Lord Rogers crawling back to nowhere

The architect Lord Rogers has got a lot of crawling to do if he is to retain the commission to redesign a convention centre in memory of Senator Jacob Javitz who was "a firm supporter of the Jewish state". Lord Rogers appears to have been in on the start of Architects and Planners for Justice in Palestine and some zionists in New York have taken umbrage because of Javitz's support for Israel and Rogers's once-upon-a-time opposition to it. From the Guardian:
Local politicians and some Jewish organisations have demanded Lord Rogers be sacked from the project because of the group, which opposes the separation barrier that has sliced up the West Bank and the building of settlements in Palestinian territories. The group has also criticised Israeli building companies for their support of settlement building, and has called for an economic boycott of those firms.

Such positions would ordinarily be controversial in New York, but they become even more combustible given Lord Rogers' project in the city: a redesign of a convention centre built in the memory of Jacob Javitz, a firm supporter of the Jewish state who spent more than 20 years in the US Senate - many of them as the sole Jewish senator. Boycotts of Israel are also illegal under US law.

Lord Rogers insists his involvement in the group is limited to lending his offices in London for its inaugural meeting last month. "There is a lot of discussion going on. There is no final decision on anyone's part yet," said Howard Rubenstein, a spokesman for Lord Rogers.

In the last week, Lord Rogers has severed his links with the organisation and stated explicitly that he does not support a boycott of Israel. He is also adamant that he spent only 10 minutes at the meeting.

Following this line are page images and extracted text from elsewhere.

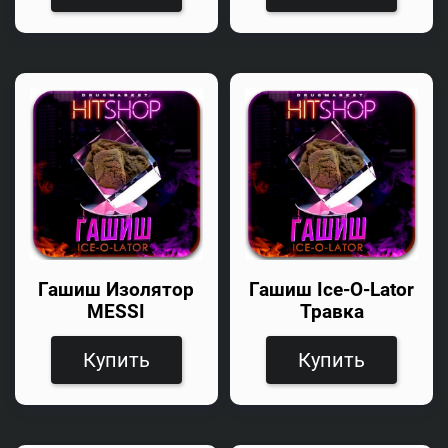
Гашиш Изолятор
Гашиш Ice-O-Lator
MESSI
Травка
Купить
Купить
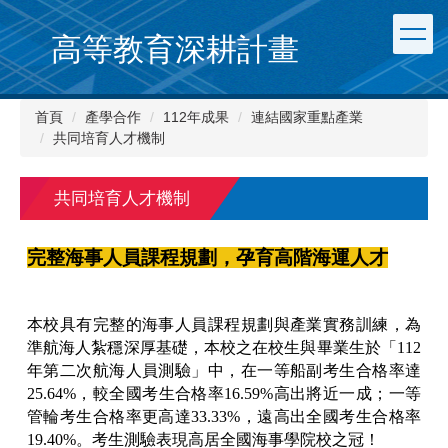
跳
到
高等教育深耕計畫
主
要
內
首頁
產學合作
112年成果
連結國家重點產業
容
共同培育人才機制
區
共同培育人才機制
完整海事人員課程規劃，孕育高階海運人才
本校具有完整的海事人員課程規劃與產業實務訓練，為
準航海人紮穩深厚基礎，本校之在校生與畢業生於「112
年第二次航海人員測驗」中，在一等船副考生合格率達
25.64%，較全國考生合格率16.59%高出將近一成；一等
管輪考生合格率更高達33.33%，遠高出全國考生合格率
19.40%。考生測驗表現高居全國海事學院校之冠！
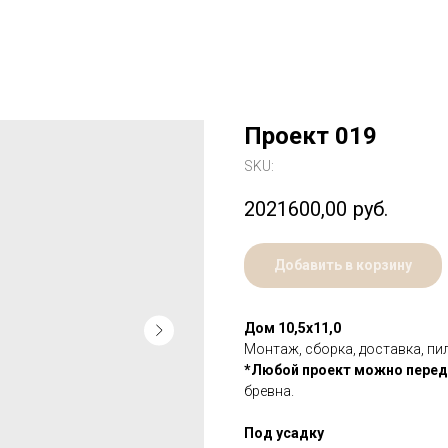
Проект 019
SKU:
2021600,00
руб.
Добавить в корзину
Дом 10,5х11,0
Монтаж, сборка, доставка, пи
*Любой проект можно переде
бревна.
Под усадку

"Hamas must renounce terrorism," he told the New York Post yesterday, attempting to shore up support. "Hamas must recognise Israel's right to exist. Just making a statement is not enough. They have to back it up."
What a sad sight! But it doesn't seem to be working.
The effort appeared to have little effect. "His position on Hamas is not relevant," said Malcolm Hoenlein, of the Conference of Major Jewish Organisations. "The relevant issue is a group that is convened for the purpose of activities detrimental to a democratic state ...
It's true that making demands of Hamas to abandon some of their election promises is an affront to democracy, but then the PA isn't really a state and it never will be a state, at least not as we know it. Maybe Malcolm Hoenlein meant something else.